Was Operation Mincemeat Fashioned After The Millner’s Hat Mystery?

Some have suggested to me recently that British fashioned their Operation Mincemeat in WWII after details in the book “The Millner’s Hat Mystery” (by Sir Basil Thomson, published 1937).

Thomson (1861-1939) was a solicitor who had worked for British Intelligence and in the Foreign Service.

During WWI he served as an Assistant Commissioner to the Metropolitan Police.

Such credentials definitely give a detailed and grounded approach to his writing.

The story-line of this book, a seventh title out of eight books about a particular investigator, kicks off with a couple people who duck into a barn during a storm and find a dead man.

The death is reported as murder because of a fatal wound by gunshot without any sign of the weapon.
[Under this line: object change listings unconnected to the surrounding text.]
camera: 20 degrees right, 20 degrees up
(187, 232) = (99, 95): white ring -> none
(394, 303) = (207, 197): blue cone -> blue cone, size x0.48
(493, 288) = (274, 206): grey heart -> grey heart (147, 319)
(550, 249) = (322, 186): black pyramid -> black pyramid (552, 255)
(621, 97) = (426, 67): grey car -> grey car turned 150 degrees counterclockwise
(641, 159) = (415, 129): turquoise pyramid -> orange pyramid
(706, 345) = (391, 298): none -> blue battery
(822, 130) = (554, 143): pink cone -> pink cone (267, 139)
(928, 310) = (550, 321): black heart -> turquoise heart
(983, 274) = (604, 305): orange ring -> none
However the victim’s identity is a total mystery, challenging the protagonist.

This search for meaning in a discovered body could have been a reference for some aspects of Mincemeat. However, the operation wouldn’t have worked if identification of the victim had not been intentionally made very easy (disinformation). That’s basically the opposite of a mystery.

Thus it seems more accurate to say the methods pioneered in WWI, such as the Haversack Ruse for Beersheba, had set an overall objective of disinformation that was used successfully in WWII Operation Mincemeat. If anything, the book could have been based on intelligence from WWI, just like Mincemeat.